The School of Opera and Vocal Studies at the RNCM prepares students in acting and movement as well as singing. All these skills were well implemented by both the Clorinda of Gillian Ramm and Tisbe of Susan Boyd. They both exhibited good comic gifts although this did extend to rather more running and falling than we are used to. Also excellently conveyed was the foppishly played Dandini of Daniel Chadwick. His flexible well covered bass has sap in it and he could develop into a significant buffo. His use of hands, face and stance, allied to a comedians sense of timing, was best seen as he revealed his true identity to Don Magnifico in the duet ‘Un segreto d’importanza.’ Mark Bell was less successful in his portrayal of Don Magnifico, the neglectful, inebriate father of Cenerentola. His young well tuned, but lean, bass was just that, too young. Despite his whiskers, he sang and moved more like a 25 year old brother than a dissolute father. Jonathan Pugsley, another who had competed the night before, sang Alidoro. His voice is strong and resonant but with odd raw patches in the tone. His portrayal of Romiro’s tutor was a little stark, lacking the avuncular benevolent touch.


Apart from some over strident brass at the start of the overture, Enrique Mazzola conducted with a sure feel for the idiom whilst giving support to his young singers and keeping the story moving along. The orchestral playing was very good indeed and if I commend the wind section in particular there is no implied criticism of standards elsewhere. The sets were realistic and evocative. Their easy and smooth movement between scenes greatly helped the cohesion and smooth flow of the whole work which I have seen lost elsewhere in over elaboration. The photographs projected onto a false proscenium during the overture were an effective introduction. I take it they represented the childhood of Cenerentola and her sisters and seemed to be late Victorian. If the costumes were more 1920s with Clorinda and Tisbe as feathered flappers it was no great discontinuity and suited the arrival of a period open topped car to take Cenerentola to the ball. Stefan Janski’s production was full of typical deft touches that helped the singers reinforce their feel for what they were singing and expressing.
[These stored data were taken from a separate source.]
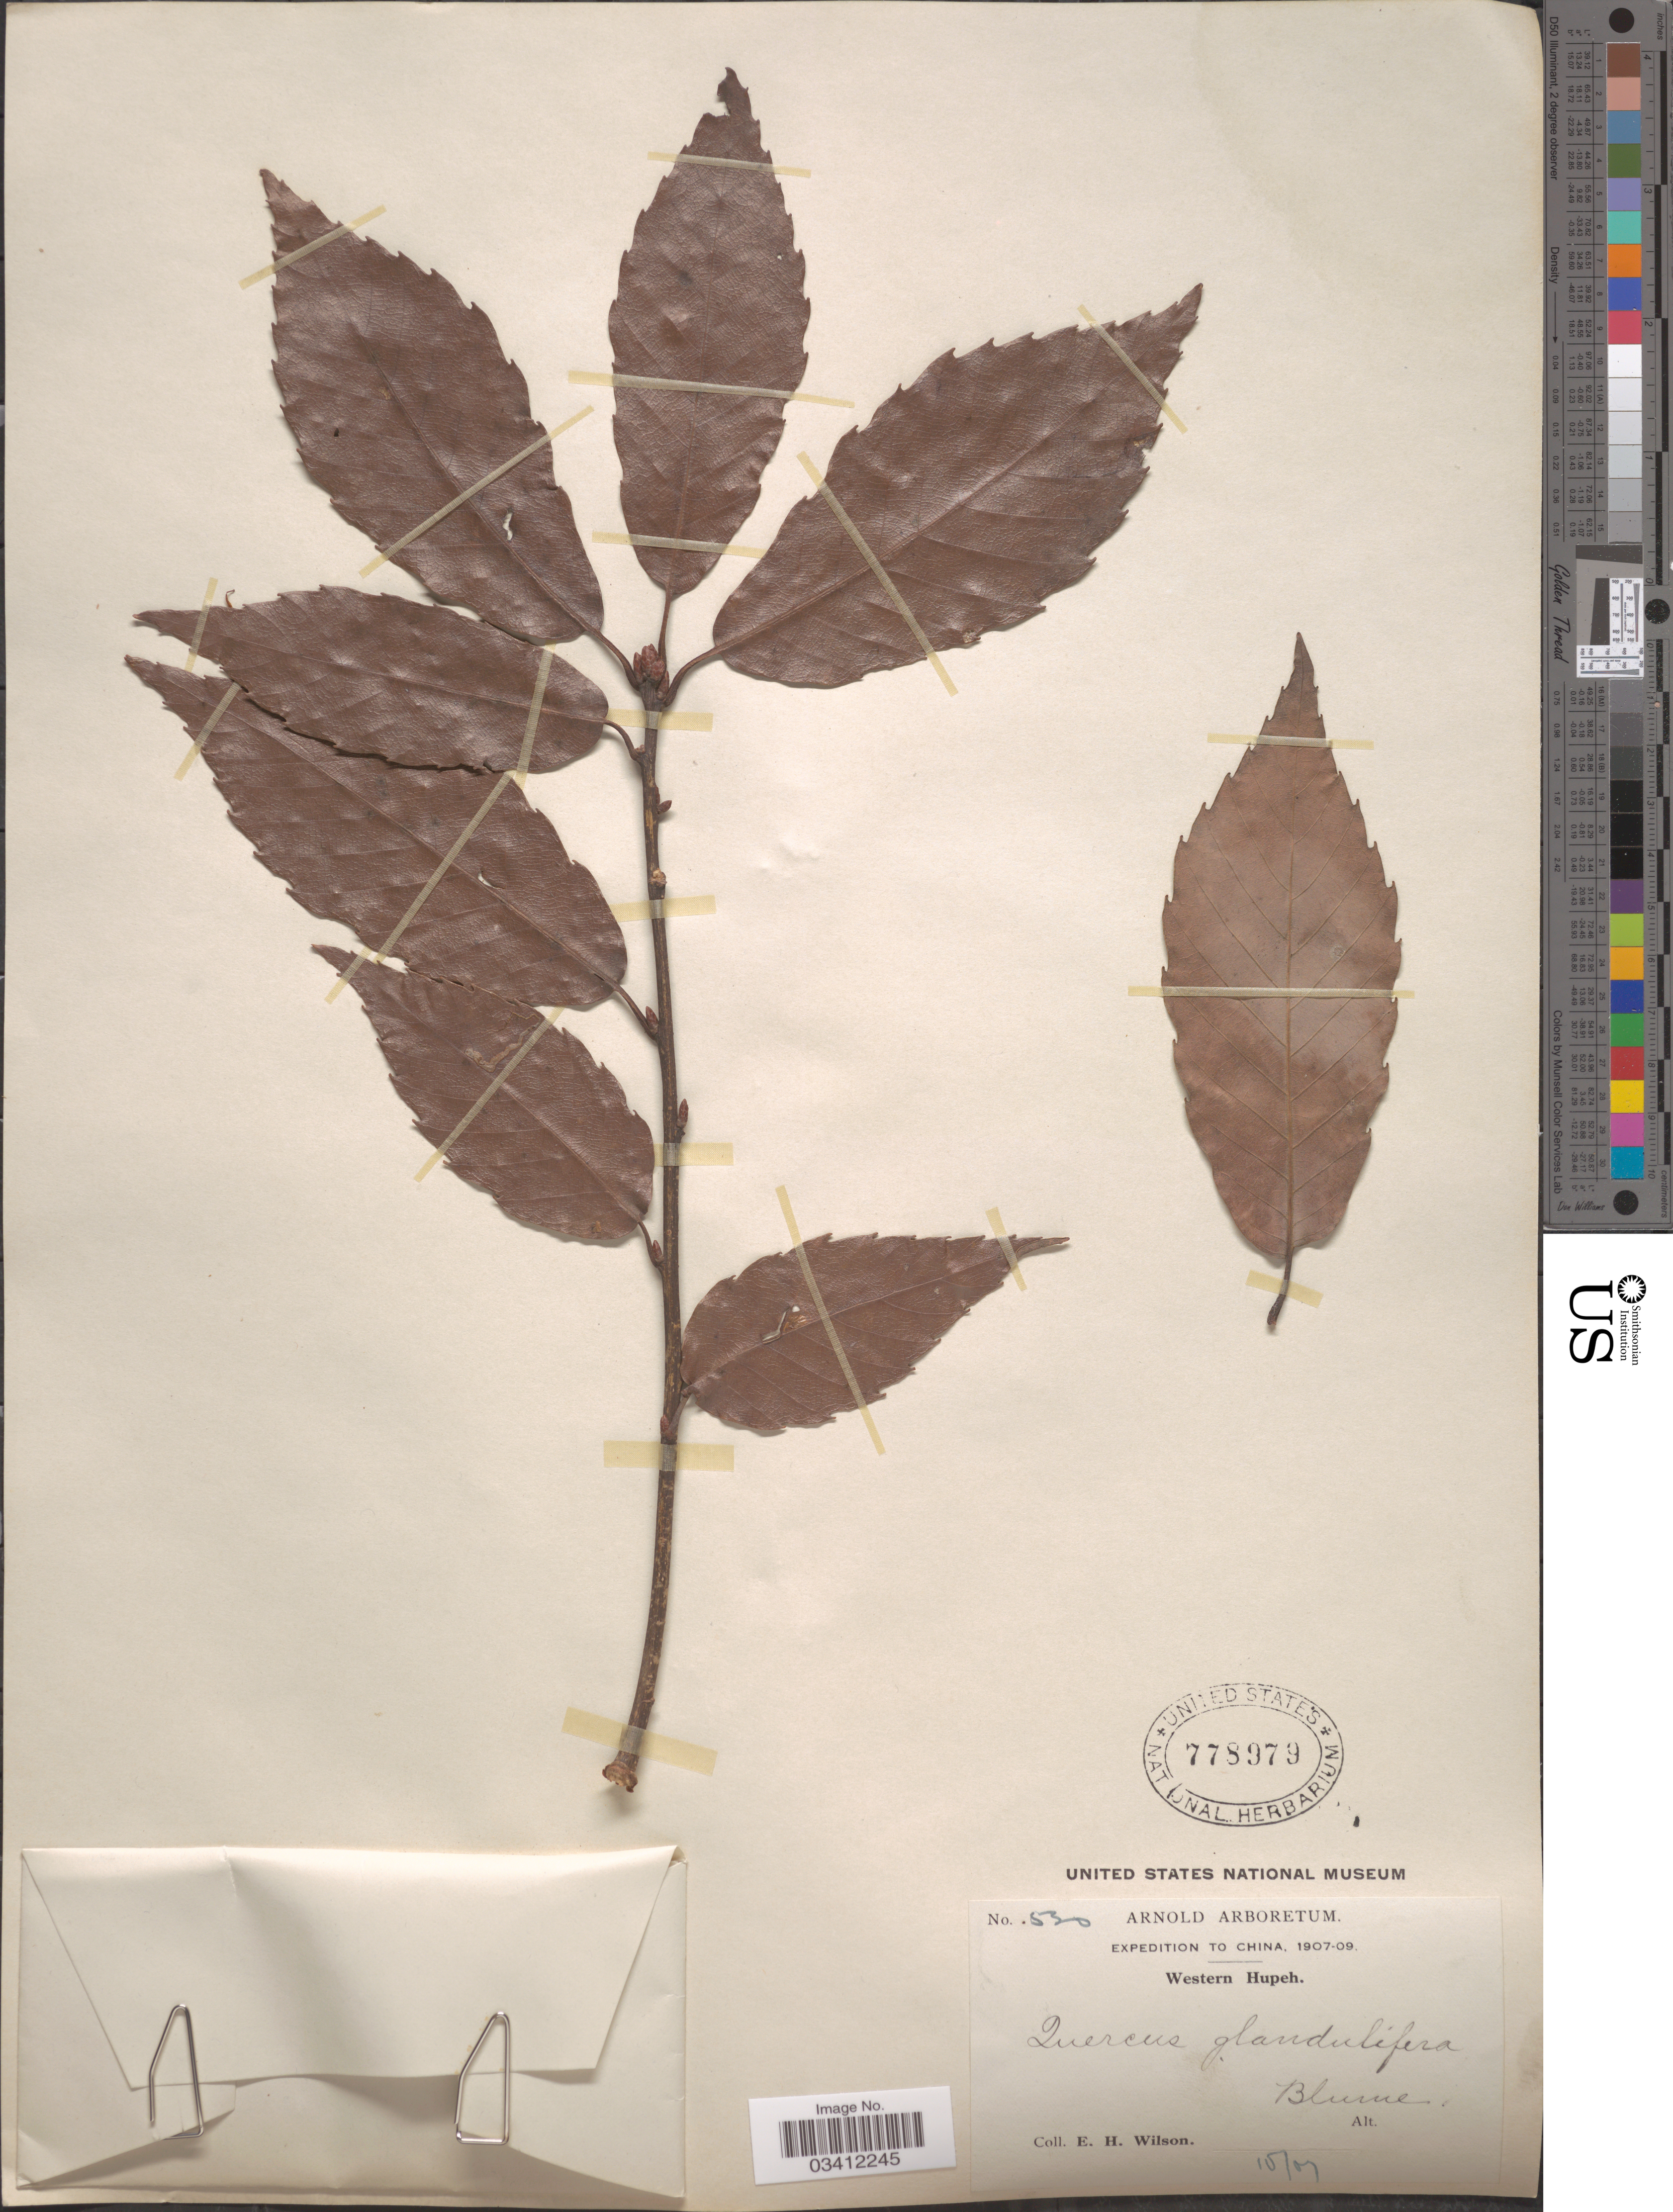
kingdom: Plantae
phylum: Tracheophyta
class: Magnoliopsida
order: Fagales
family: Fagaceae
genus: Quercus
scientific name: Quercus serrata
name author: Thunb.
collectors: E. Wilson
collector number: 530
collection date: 1907-10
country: China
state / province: Hubei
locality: Western Hupeh.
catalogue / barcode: US 778979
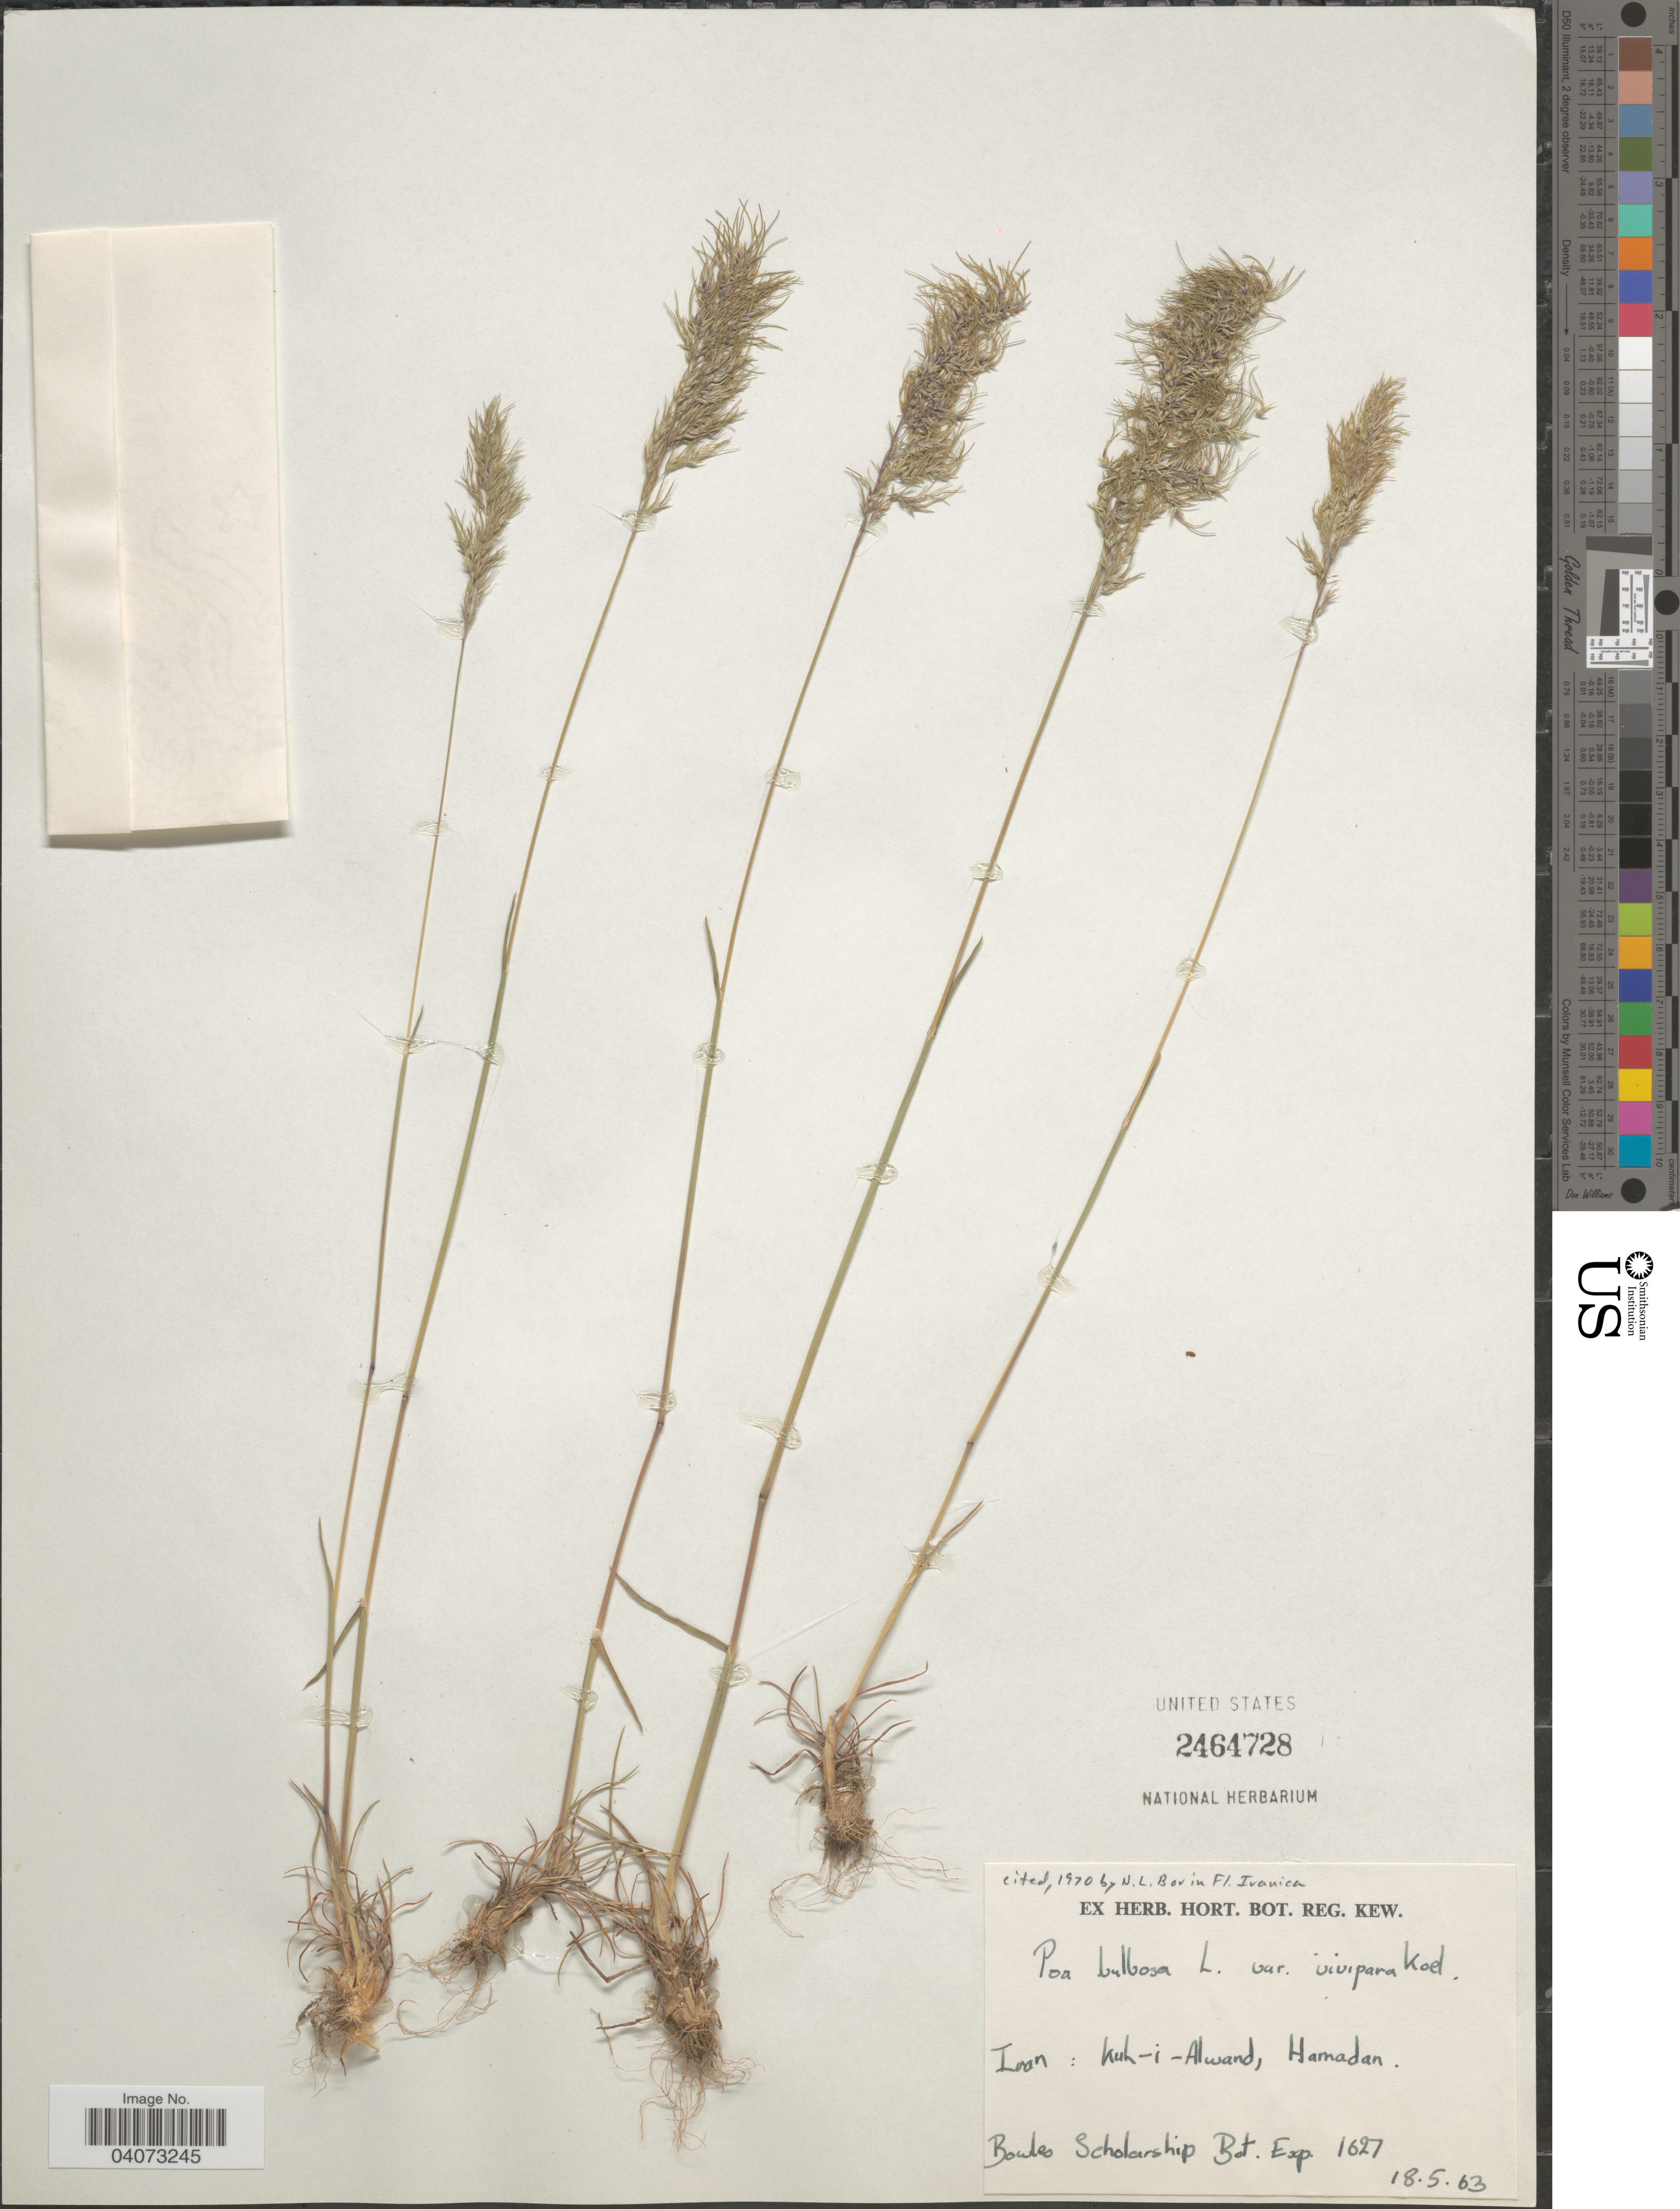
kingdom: Plantae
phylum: Tracheophyta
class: Liliopsida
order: Poales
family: Poaceae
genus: Poa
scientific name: Poa bulbosa subsp. bulbosa var. vivipara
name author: Koeler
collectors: Bowles Scholarship Bot. Exped.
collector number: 1627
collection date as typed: Transcribed d/m/y: 18/5/63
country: Iran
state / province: Hamadan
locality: Kuh-i-Alwand.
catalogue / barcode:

More than many producer directors he understands the needs of singers and how and where they need to stand as soloists and in ensembles and which were particularly well managed. I could have done without the overdone business as Don Magnifico and his ‘sommeliers’ overdid the drinking; too much like a student romp and not enough like Rossini whose music lives in vibrancy without such cavorting and extraneous vocalism.


This production and performance provided an ideal showcase for the singers and highly enjoyable entertainment for the audience, who were justifiably enthusiastic. There are further performances on March 13th. 16th, 19th and 22nd at 7.15pm. If you are within travelling distance of Manchester I strongly recommend you book soon.